Wherever and why-ever and whomever is doing these shootings, it's been interesting to juxtapose them with the recent spate of mass killings that has America rapt. Chicago is on track to have 504 homicide victims by year's end, or about twenty-five times more than the casualties in the Aurora, Oak Creek, and College Station shootings combined.
To be sure, there is a problem of false equivalency here in that tragedy befalling people in one fell swoop—as it did in Aurora and Oak Creek—is jarring in a way that a consistent barrage of little tragedies is not. It's the difference between a home being flooded and a home suffering a steady leak in the ceiling. But that doesn't explain away why we as a nation care less when it's Chicagoans dying in their neighborhoods instead of Batman fans in a movie theater.

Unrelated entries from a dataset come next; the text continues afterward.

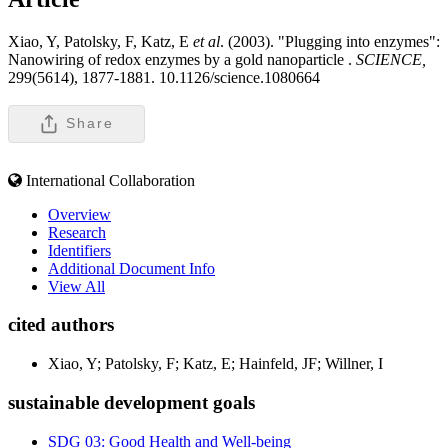
Xiao, Y, Patolsky, F, Katz, E
et al
. (2003). "Plugging into enzymes":
Nanowiring of redox enzymes by a gold nanoparticle .
SCIENCE,
299(5614), 1877-1881. 10.1126/science.1080664
Share
International Collaboration
Overview
Research
Identifiers
Additional Document Info
View All
cited authors
Xiao, Y; Patolsky, F; Katz, E; Hainfeld, JF; Willner, I
sustainable development goals
SDG 03: Good Health and Well-being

New pieces in the New Yorker and the New York Observer have pointed out the differences in how people have treated the Aurora shooting versus the Sikh temple shooting. The Observer's Hunter Walker noted that some Oak Creek Sikhs are disappointed Obama hasn't yet paid them a visit. In the New Yorker, political science professor Naunihal Singh wrote, "Unlike Aurora, which prompted nationwide mourning, Oak Creek has had such a limited impact that a number of people walking by the New York City vigil for the dead on Wednesday were confused, some never having heard of the killings in the first place."
When a hospital is overwhelmed with people in need of care, they perform triage to decide which patients to see first. Those hemorrhaging blood and on the verge of death take precedent, and those with headaches are told to wait. Society institutes triage, too, though it's mostly unspoken. Tragedies like the Aurora shooting get months and years of press, and Americans of all stripes cry together over the preciousness and loss of life. After that, tragedies like the Sikh shooting and the College Station shooting get political statements, and maybe some people wonder what went wrong. But as Naunihal Singh lamented, there simply isn't the same level of interest as there is other times, perhaps because the victims were less in number or of an esoteric religion. Then, after all of those, comes Chicago, and the 100 or so people mowed down by gunfire there every few months.
Maybe if everyone killed annually by guns in Chicago was executed at the same time on Wrigley Field, the world might decide to pay attention. Life, for whatever reason, seems to be valued more when a lot of it is snatched away unfairly all at once. Also possible, and far more chilling, is that maybe people don't think it's so unfair for young black people to get killed in Chicago's ghettoes.
This post has been updated to note that, for a time, more citizens were killed in Chicago than U.S. soldiers were killed Afghanistan, though the murder rate wasn't higher.